У нее дрожат губы, она протягивает руку и трогает меня за плечо, но тут же отдергивает ее: голубые глаза сверкают, ее дыхание приближается.

Я кладу руку на ручку двери.

– Нам не пора? Парализованная нас, наверно, заждалась.

– Не надо ее так называть, – говорит Марианна вполголоса, когда мы уже выходим из машины и идем к входу в дом по тропинке, расчищенной то ли Витторио, то ли каким-нибудь другим добровольцем. – В прошлом году умер ее муж, и она очень тяжело это пережила. Он был одним из основателей Мирбурга, это он пригласил сюда Свами из Индии.

– И как только он умер, она – того? – спросил я, изобразив с помощью рук и гримасы чучело медведя.

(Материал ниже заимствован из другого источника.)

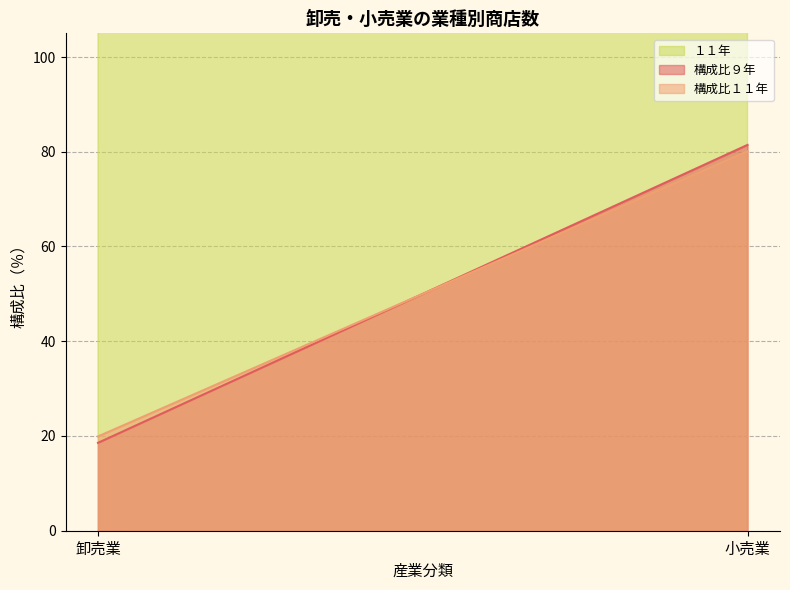

How many lines are shown in the chart?

3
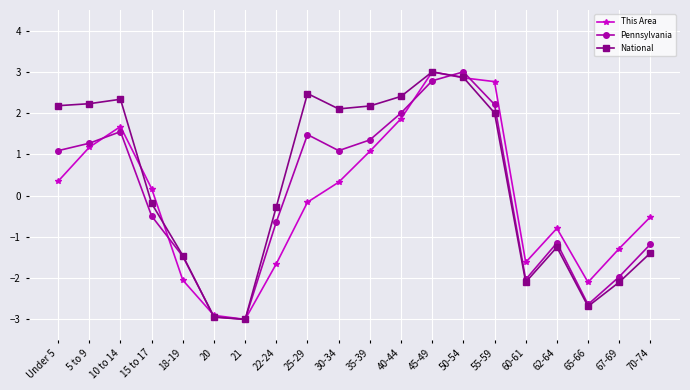

The value of National at 45-49 is 3.0. True or false?

True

Она смотрит на меня тупым взглядом, однако изо всех сил старается понять меня.

– Бедняжка! – говорит она. – Они были так близки. После его смерти она почти сразу обезножела.

Все это она рассказывает мне шепотом, пока мы стоим у входной двери под венком из омелы, оставшимся от Рождества.

– Свами предложил ей переехать в ашрам, там за ней был бы уход, но она предпочла остаться дома. Она еще вполне может жить самостоятельно, сам увидишь.

Она позвонила в колокольчик, и приблизительно через минуту дверь открылась: полная седая женщина сидела в инвалидном кресле.

– Какой хороший день, не так ли? – приветствовала она нас.

– Сарасвати! – воскликнула Марианна и бросилась обнимать ее, по обыкновению проявляя слишком много эмоций. – Ты знаешь Уто? – спросила она, указывая на меня.

– Я видела его издали, – сказала полная седая женщина. – Но я много слышала о нем. Он великий пианист.

– Да, – подтвердила Марианна, глаза у нее блестели. Мы сняли сапоги и вошли в гостиную, почти ничем не отличающуюся от гостиной в доме Фолетти, разве что чуть поменьше, да и мебель пониже, и книжные полки на таком уровне, чтобы полная женщина в инвалидном кресле легко могла до них дотянуться.